Dataset entries:
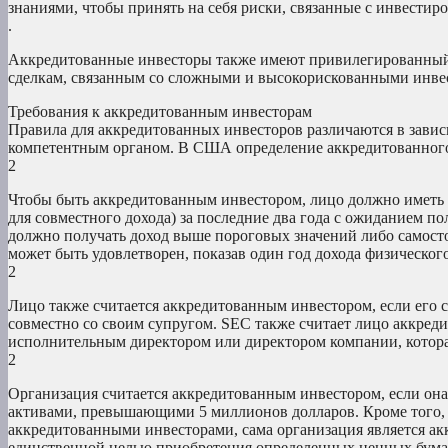
знаниями, чтобы принять на себя риски, связанные с инвести
.
Аккредитованные инвесторы также имеют привилегированный 
сделкам, связанным со сложными и высокорискованными инве
Требования к аккредитованным инвесторам
Правила для аккредитованных инвесторов различаются в зави
компетентным органом. В США определение аккредитованного
2
Чтобы быть аккредитованным инвестором, лицо должно иметь
для совместного дохода) за последние два года с ожиданием по
должно получать доход выше пороговых значений либо самостоят
может быть удовлетворен, показав один год дохода физическог
2
Лицо также считается аккредитованным инвестором, если его
совместно со своим супругом. SEC также считает лицо аккред
исполнительным директором или директором компании, котора
2
Организация считается аккредитованным инвестором, если она
активами, превышающими 5 миллионов долларов. Кроме того, е
аккредитованными инвесторами, сама организация является ак
единственной целью приобретения определенных ценных бума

REQUIRED ACTION =>
Write out the rows again word for word, starting at the very beginning and ending with the line that contains "Требования к аккредитованным инвесторам". Leave the pictures out.

RESULT OF THIS EXERCISE =>
знаниями, чтобы принять на себя риски, связанные с инвести
.
Аккредитованные инвесторы также имеют привилегированный 
сделкам, связанным со сложными и высокорискованными инве
Требования к аккредитованным инвесторам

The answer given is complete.